— DATA FOR THIS EXERCISE —

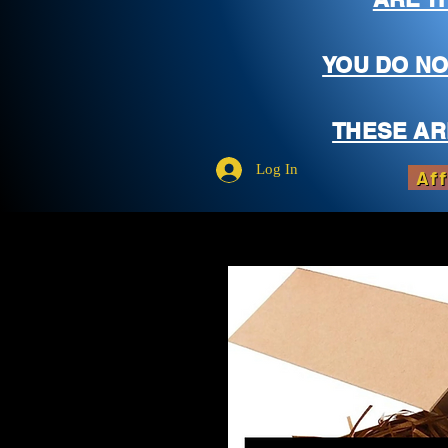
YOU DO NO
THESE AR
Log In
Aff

...

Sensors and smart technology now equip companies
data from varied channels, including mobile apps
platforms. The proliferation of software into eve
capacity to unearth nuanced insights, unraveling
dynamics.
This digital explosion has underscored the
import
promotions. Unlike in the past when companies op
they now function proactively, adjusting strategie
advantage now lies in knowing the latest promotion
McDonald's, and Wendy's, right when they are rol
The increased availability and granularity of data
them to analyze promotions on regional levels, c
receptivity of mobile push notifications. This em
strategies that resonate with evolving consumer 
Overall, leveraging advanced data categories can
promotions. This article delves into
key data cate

— WORK TO BE COMPLETED —
Return a word-for-word copy of the lines above from the one holding "promotions. Unlike in" through the one holding "key data cate", with both of them included and nothing besides.

— TASK RESPONSE —
promotions. Unlike in the past when companies op
they now function proactively, adjusting strategie
advantage now lies in knowing the latest promotion
McDonald's, and Wendy's, right when they are rol
The increased availability and granularity of data
them to analyze promotions on regional levels, c
receptivity of mobile push notifications. This em
strategies that resonate with evolving consumer 
Overall, leveraging advanced data categories can
promotions. This article delves into
key data cate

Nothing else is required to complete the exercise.